B-cell development is punctuated by developmental stages that rely on precise expression of regulatory genes and gene rearrangements necessary to advance the developing cell. MicroRNAs (miRNAs) function at the post-transcriptional level by targeting mRNA transcripts adding a layer of gene expression modulation previously unappreciated. miRNAs have been demonstrated to be intricately involved in each of the developmental stages of the B-cell. These small non-coding RNAs have been shown to either promote malignant transformation or suppress it. Hence, some miRNAs have been dubbed oncomiRs while others are called tumor suppressors. In samples of B-cell lymphoma dysregulated expression of numerous miRNAs is well documented, but functional roles for many of these remain to be elucidated.
miR-146a is an NF-κB responsive gene that modulates the inflammatory response. Early studies identified IRAK1, and TRAF6 as targets of this miRNA. Since these two proteins are adaptor molecules of the NF-κB pathway they complete a negative feedback loop between miR-146a and NF-κB. Studies on the effects of deficiency of miR-146a demonstrated a role in myeloid, T- and B-cell malignancy as these animals developed all three given enough time. Several malignancies including breast cancer, papillary thyroid carcinoma, prostate cancer, and pancreatic cancer models have demonstrated the functional relevance of this miRNA suppressing proliferation, invasion, and migration. In B-cell malignancies the question remained does miR-146a modulate lymphomagenesis and if so is it through NF-κB. In our study using animals overexpressing c-Myc and deficient for miR-146a we observed reduced survival, increased lymph node involvement, differential involvement of the spleen, and malignancies of a mature B-cell phenotype. High throughput sequencing identified differentially expressed genes enriched for targets of the EGR1 transcription factor. Furthermore ectopic miR-146a expression in B-cell malignancies showed reduced proliferation with a concomitant decrease of EGR1 at the transcriptional as well as the translational level. Finally, EGR1 was identified as a bona fide target of miR-146a.

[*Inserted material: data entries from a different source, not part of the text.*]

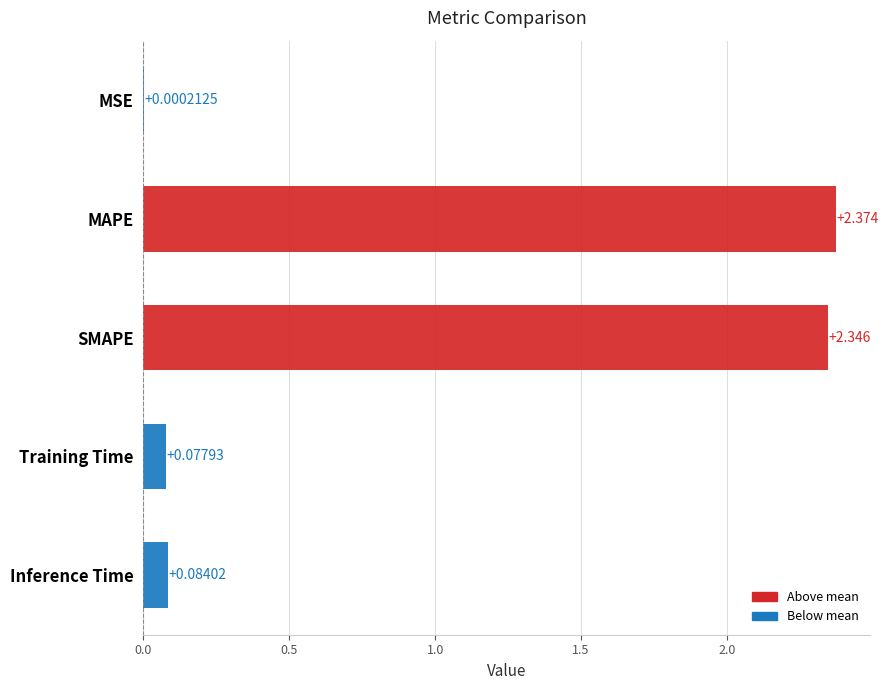

Between MSE and Training Time, which is larger?

Training Time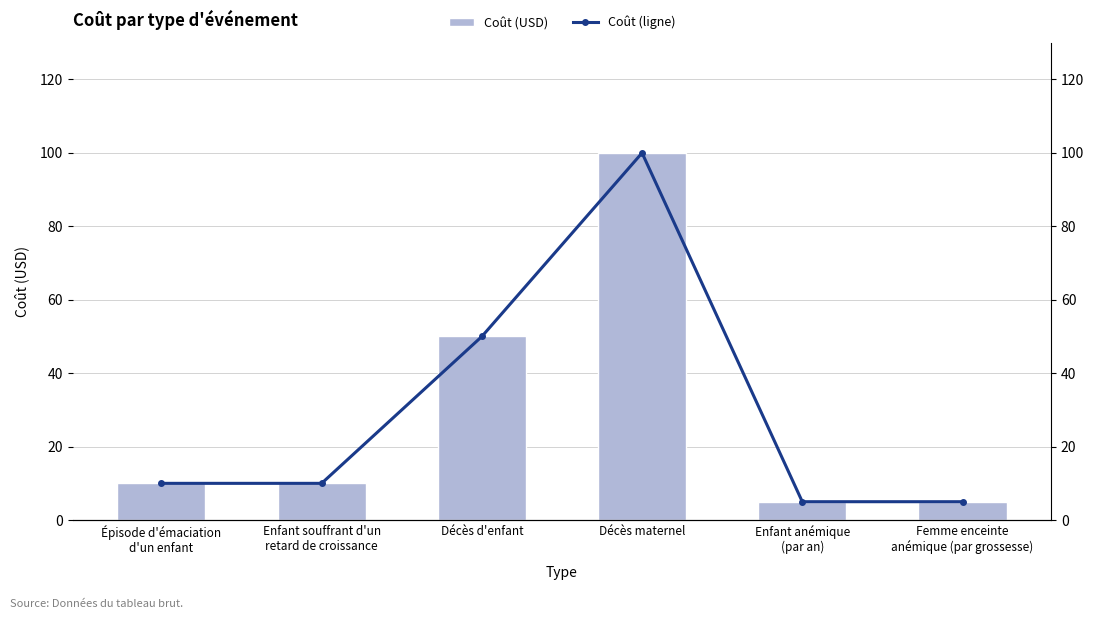

Where is Coût (USD) nearest to the value 52?

Décès d'enfant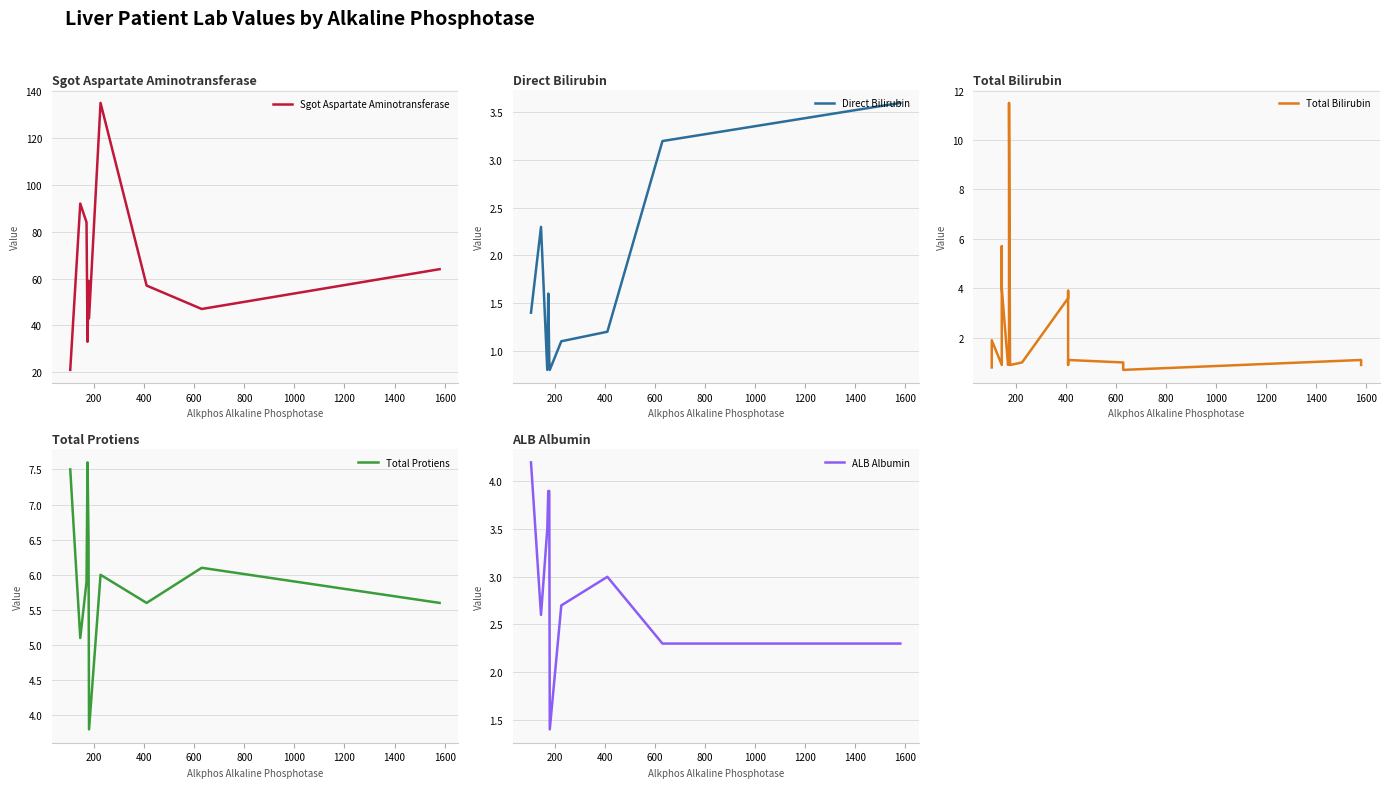

How many lines are shown in the chart?

5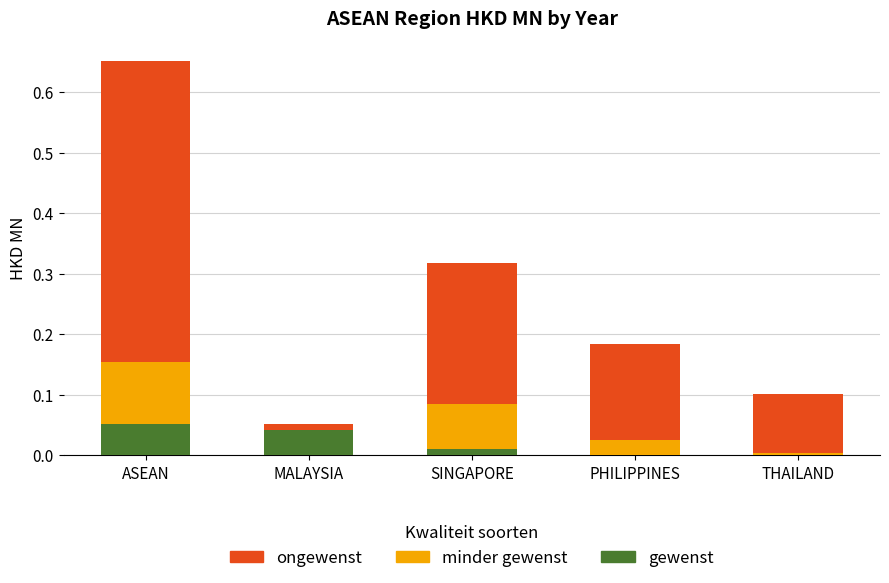

What value does the gewenst series have at ASEAN?

0.1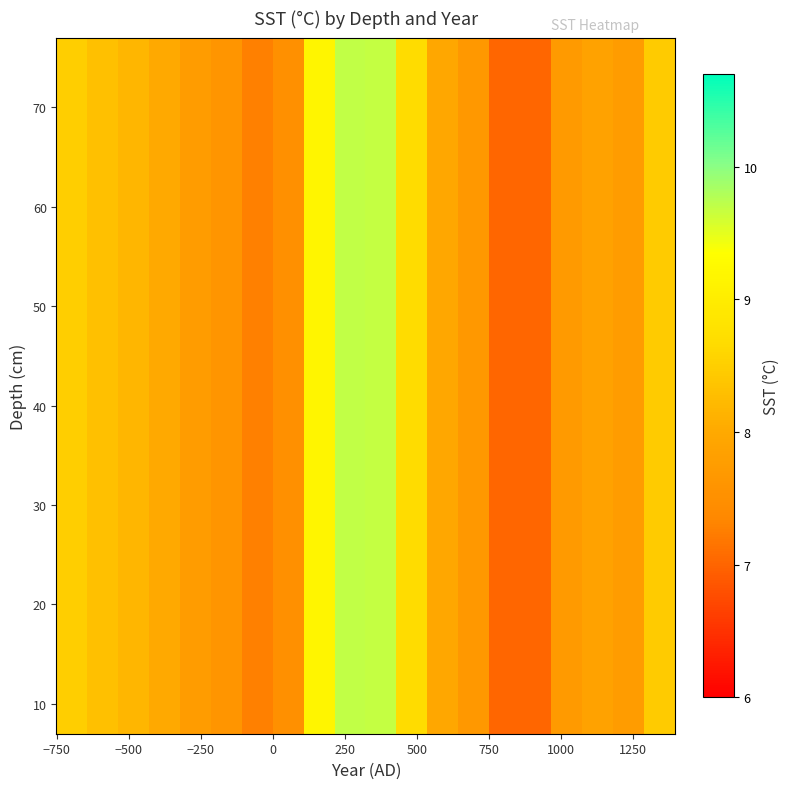

How many categories are shown in the chart?

20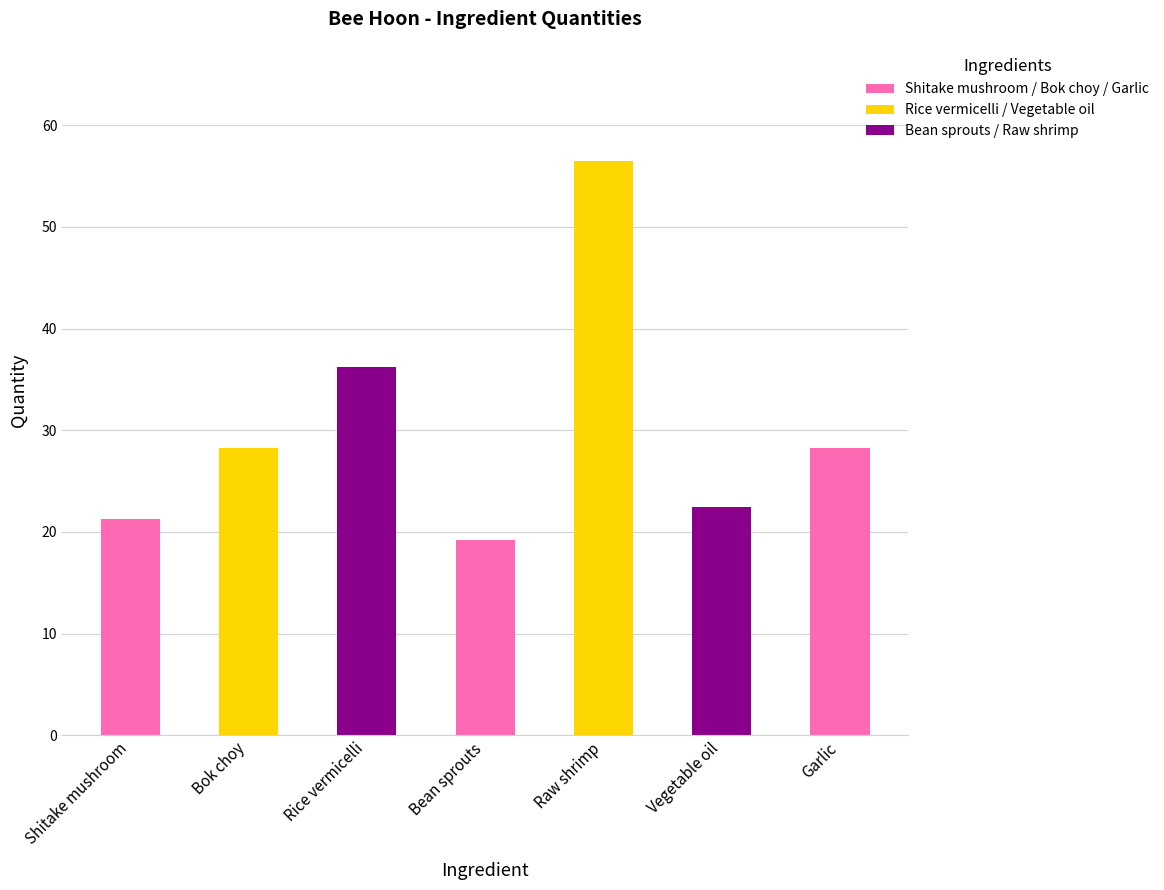

At which category does the chart reach its minimum across all series?

Bean sprouts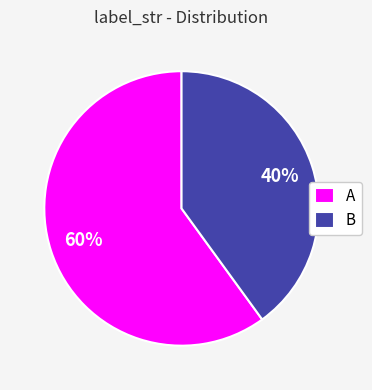

Is it true that A is 50% of the pie?

False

In response to cellular insults p53 induces various genes involved in cell cycle control, DNA repair, and apoptosis. Initial high throughput sequencing studies identified numerous miRNAs upregulated upon induction of p53. Among the miRNAs upregulated upon p53 induction is miR-34a. miR-34a can modulate genes involved in cell cycle progression, cell growth, and apoptosis. Developmental studies show miR-34a ectopic expression can arrest B-cells at the pro-B stage. Additionally, osteosarcoma and ovarian cancer samples demonstrate reduced expression of miR-34a. Given miR-34a’s role in B cell development and its dysregulation in numerous malignancies we were interested in characterizing its role in B-cell lymphomagenesis. To answer this question we opted to use the well-established Eμ-Myc transgenic mouse line. High-throughput sequencing of c-Myc driven B-cell malignancies sufficient/deficient for miR-34a identified novel targets Csf1r, Jhy and Fgfr1. GSEA analysis of c-Myc driven B-cell malignancies revealed enrichment of miR-34a putative targets. miR-34a ectopic expression in B-cell lymphoma cell lines demonstrated reduced proliferation, as well as novel targets Csf1r, Jhy, and Fgfr1. These findings identify novel targets of miR-34a in the context of B-cell malignancies.
This thesis identifies novel targets for both miR-146a and miR-34a that modulate B-cell oncogenesis demonstrated their roles as tumor suppressors. These studies pave the way for novel therapeutic approaches for c-Myc driven B-cell malignancies.